** begin Listed entries **
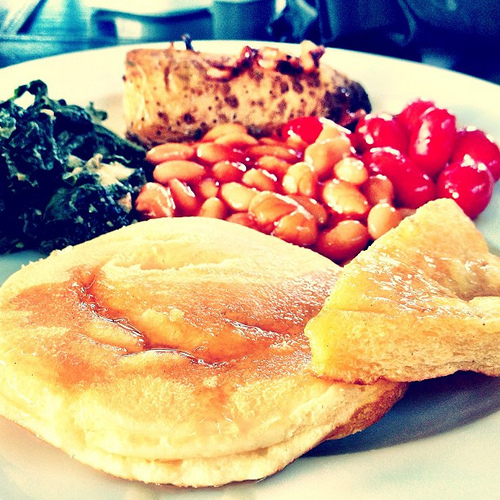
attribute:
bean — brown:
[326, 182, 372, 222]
** end Listed entries **
** begin Listed entries **
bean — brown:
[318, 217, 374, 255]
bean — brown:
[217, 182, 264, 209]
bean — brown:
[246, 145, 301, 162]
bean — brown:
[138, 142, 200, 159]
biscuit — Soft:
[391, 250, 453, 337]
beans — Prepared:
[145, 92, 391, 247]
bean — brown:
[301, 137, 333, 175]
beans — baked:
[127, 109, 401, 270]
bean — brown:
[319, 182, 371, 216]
** end Listed entries **
** begin Listed entries **
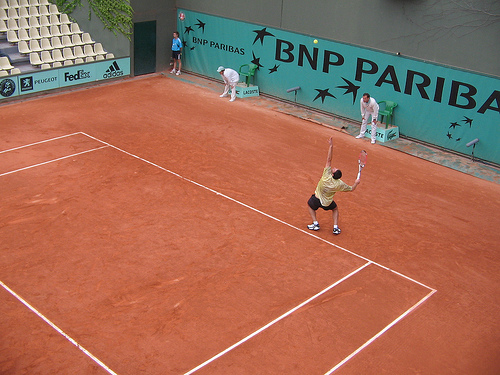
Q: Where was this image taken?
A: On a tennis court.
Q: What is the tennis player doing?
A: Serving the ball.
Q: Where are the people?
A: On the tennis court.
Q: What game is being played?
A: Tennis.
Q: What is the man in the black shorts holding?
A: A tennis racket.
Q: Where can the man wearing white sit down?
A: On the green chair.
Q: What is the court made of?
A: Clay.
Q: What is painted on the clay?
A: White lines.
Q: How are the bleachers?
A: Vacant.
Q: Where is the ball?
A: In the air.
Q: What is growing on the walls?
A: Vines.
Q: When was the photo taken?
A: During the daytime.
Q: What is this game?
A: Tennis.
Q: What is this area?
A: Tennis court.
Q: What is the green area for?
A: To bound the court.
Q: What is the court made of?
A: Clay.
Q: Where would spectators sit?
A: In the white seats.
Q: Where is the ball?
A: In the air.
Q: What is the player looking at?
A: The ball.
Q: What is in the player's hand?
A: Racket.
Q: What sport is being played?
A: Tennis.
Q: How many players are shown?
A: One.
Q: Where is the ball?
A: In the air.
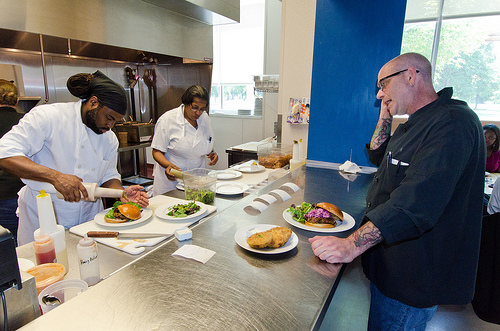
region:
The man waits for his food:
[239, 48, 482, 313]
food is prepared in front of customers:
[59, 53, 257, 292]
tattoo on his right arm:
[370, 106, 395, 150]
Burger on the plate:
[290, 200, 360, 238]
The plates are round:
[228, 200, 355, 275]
** end Listed entries **
### Task prompt
Report each line of the material above that contains the word "this". Copy every such line in full.

### Answer to the exercise
Q: Where was this image taken?
Q: What is this game?
Q: What is this area?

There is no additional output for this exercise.